* Required work: Report how many lines in the material hold the word "front". No other content is required.

* Given information:

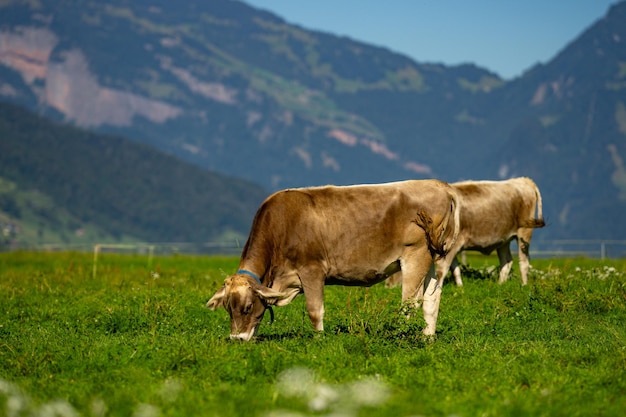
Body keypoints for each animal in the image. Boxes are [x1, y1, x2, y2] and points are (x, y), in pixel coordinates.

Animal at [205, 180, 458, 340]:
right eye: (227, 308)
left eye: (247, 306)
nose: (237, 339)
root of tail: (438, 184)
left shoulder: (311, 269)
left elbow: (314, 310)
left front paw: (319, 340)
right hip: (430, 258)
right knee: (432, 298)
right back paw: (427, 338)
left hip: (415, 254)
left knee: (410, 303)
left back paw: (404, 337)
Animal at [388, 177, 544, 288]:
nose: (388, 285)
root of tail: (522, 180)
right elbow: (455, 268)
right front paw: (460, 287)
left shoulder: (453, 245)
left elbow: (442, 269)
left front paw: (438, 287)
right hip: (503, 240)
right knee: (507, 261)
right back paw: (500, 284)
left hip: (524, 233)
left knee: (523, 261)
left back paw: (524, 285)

--

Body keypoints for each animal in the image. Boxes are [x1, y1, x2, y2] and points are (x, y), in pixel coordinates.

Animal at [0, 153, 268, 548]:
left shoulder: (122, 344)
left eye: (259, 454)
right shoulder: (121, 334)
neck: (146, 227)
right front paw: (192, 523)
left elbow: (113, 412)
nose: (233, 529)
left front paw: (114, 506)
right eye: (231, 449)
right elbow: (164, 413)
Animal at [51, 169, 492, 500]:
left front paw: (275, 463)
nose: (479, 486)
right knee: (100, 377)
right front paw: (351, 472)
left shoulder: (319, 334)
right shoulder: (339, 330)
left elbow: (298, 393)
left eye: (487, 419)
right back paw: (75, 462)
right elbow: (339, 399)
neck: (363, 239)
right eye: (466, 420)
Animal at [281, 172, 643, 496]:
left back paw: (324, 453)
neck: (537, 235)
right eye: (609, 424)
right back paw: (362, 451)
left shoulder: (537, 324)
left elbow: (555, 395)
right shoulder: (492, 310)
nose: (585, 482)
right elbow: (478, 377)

* Solution for this problem: 7